Но австрийский посол отрицал это и сказал, что Австрия вручила ноту Сербии без определенного уговора с Берлином. Хотя при этом прибавил, что, конечно, раз стрела пущена, Германии остается только выполнить свои союзнические обязанности по отношению к Австрии.
Положение становилось тем более грозно, что одновременно с этим русское правительство опубликовало следующее официальное сообщение: «Правительство весьма озабочено наступающими событиями и посылкой Австро-Венгрией ультиматума Сербии. Правительство зорко следит за развитием сербско-австрийского столкновения, к которому Россия не может остаться равнодушной».
Это показало всем, что положение серьезно. Положение стало еще более серьезно, когда получилось известие, что австрийский посланник, не получив удовлетворительного ответа, со всем составом миссии покидает Белград.
Казалось, начинали сбываться предсказания людей, настроенных пессимистически.
Оставалось только ждать, что Австрия пойдет и на то, чтобы объявить мобилизацию. Но это казалось слишком смело с ее стороны, тем более что Грей сказал германскому послу, что австрийская мобилизация, если таковая будет, должна вызвать мобилизацию России, и тогда возникнет острая опасность всеобщей войны.

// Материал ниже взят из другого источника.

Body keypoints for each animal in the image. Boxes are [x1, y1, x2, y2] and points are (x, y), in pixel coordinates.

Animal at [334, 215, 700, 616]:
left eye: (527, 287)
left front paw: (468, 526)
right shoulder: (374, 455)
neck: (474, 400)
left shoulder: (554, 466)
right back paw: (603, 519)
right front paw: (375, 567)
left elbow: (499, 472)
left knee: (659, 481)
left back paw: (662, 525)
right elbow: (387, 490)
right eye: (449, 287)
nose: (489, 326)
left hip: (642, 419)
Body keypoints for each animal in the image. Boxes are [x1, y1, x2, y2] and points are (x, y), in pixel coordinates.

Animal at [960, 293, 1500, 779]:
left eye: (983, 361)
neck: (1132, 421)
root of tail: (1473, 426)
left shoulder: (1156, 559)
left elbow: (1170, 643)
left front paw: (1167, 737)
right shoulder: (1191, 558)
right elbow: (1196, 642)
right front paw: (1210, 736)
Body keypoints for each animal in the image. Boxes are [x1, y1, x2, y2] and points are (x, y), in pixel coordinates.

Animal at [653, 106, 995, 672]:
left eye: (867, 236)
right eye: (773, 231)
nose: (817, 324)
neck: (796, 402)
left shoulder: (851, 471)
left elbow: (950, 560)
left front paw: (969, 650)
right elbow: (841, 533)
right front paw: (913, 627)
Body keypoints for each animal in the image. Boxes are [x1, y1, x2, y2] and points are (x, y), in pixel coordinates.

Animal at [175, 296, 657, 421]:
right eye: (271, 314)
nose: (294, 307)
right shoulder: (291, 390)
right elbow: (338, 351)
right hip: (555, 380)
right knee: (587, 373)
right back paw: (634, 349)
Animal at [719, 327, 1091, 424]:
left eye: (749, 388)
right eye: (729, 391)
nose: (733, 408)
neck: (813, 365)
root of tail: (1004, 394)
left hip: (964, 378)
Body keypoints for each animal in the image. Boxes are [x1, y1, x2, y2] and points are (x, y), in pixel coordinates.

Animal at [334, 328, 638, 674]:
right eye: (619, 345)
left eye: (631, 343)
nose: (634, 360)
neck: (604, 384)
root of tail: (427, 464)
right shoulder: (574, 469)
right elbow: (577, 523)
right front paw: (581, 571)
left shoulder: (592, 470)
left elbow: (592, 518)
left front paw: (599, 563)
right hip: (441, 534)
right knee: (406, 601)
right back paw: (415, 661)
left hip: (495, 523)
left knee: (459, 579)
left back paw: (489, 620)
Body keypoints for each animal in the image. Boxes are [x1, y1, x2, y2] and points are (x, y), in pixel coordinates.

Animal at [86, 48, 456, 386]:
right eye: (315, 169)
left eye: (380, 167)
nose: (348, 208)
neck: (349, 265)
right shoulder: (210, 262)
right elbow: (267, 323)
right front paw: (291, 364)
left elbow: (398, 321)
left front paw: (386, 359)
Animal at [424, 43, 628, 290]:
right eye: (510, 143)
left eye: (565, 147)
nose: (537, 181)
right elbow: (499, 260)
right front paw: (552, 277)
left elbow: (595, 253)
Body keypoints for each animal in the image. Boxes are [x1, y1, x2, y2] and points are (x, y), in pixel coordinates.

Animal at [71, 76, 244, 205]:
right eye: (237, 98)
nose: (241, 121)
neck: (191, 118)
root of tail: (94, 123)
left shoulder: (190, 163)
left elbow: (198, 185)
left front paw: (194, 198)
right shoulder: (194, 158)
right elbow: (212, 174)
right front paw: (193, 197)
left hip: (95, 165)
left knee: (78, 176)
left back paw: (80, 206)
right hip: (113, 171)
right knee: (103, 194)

Но на того, по-видимому, это не произвело большого впечатления.
Для всех стало очевидно, что Австрии должна быть противопоставлена могущественная коалиция великих держав, которая произвела бы наконец желательное впечатление на нее. И русский министр иностранных дел обратился к своим послам в Италии и Англии с предложением просить эти державы занять отрицательную позицию по отношению к Австрии, чтобы восстановить равновесие в Европе.
События росли. Внимание всей Европы было приковано к ожиданию страшного факта: объявит Австрия мобилизацию или нет?
Общее настроение менялось по нескольку раз в день: то казалось, что Сербия, сделавшая уступки, остановит ход грозных событий. То выяснялось, что Австрия не приняла и этих уступок. То являлась надежда на предполагаемую конференцию держав в Лондоне и т. д.
И наконец произошло то, что предполагали, но во что не верили. 13 июля Австрия объявила мобилизацию. И Европа была уже реально поставлена перед возможностью страшных событий. Слово оставалось за русским царем.
XXV
То, чего все с таким нетерпением ждали, совпало как раз с праздничным и торжественным днем у Левашевых.
14 июля был день рождения Ирины, и съехалось много народа. Тут были члены Общества Павла Ивановича: сам Павел Иванович, Ольга Петровна, Щербаков, сестра Юлия. Но не было Митеньки Воейкова и, что особенно странно показалось, баронессы Нины с профессором и Федюкова.
Перед самым обедом приехал дворянин в куцем пиджаке со свежей газетой и передал ее Николаю Александровичу Левашеву, причем таинственно, суетливо оглянувшись по сторонам, вынул эту газету еще в передней из внутреннего кармана и, сказавши: «Здесь», — ткнул в газету пальцем, сложив ее еще пополам, и бережно передал предводителю, как будто боясь, что из нее что-то высыплется.
Николай Александрович, выдержав искушение, дотерпел до конца обеда, и, когда лакей в белых перчатках показался в дверях огромной столовой с таинственно завернутой в салфетке бутылкой шампанского, он, вынув заложенную за борт сюртука салфетку, положил перед собой на стол газету, разгладил ее и достал из замшевого чехольчика пенсне.
Все за столом насторожились и сидели, оглядываясь друг на друга, как бы молчаливо спрашивая, что это готовится.
Один дворянин в куцем пиджачке возился как будто спокойно над крылышком цыпленка, точно он ничего не замечал и не знал, в чем дело.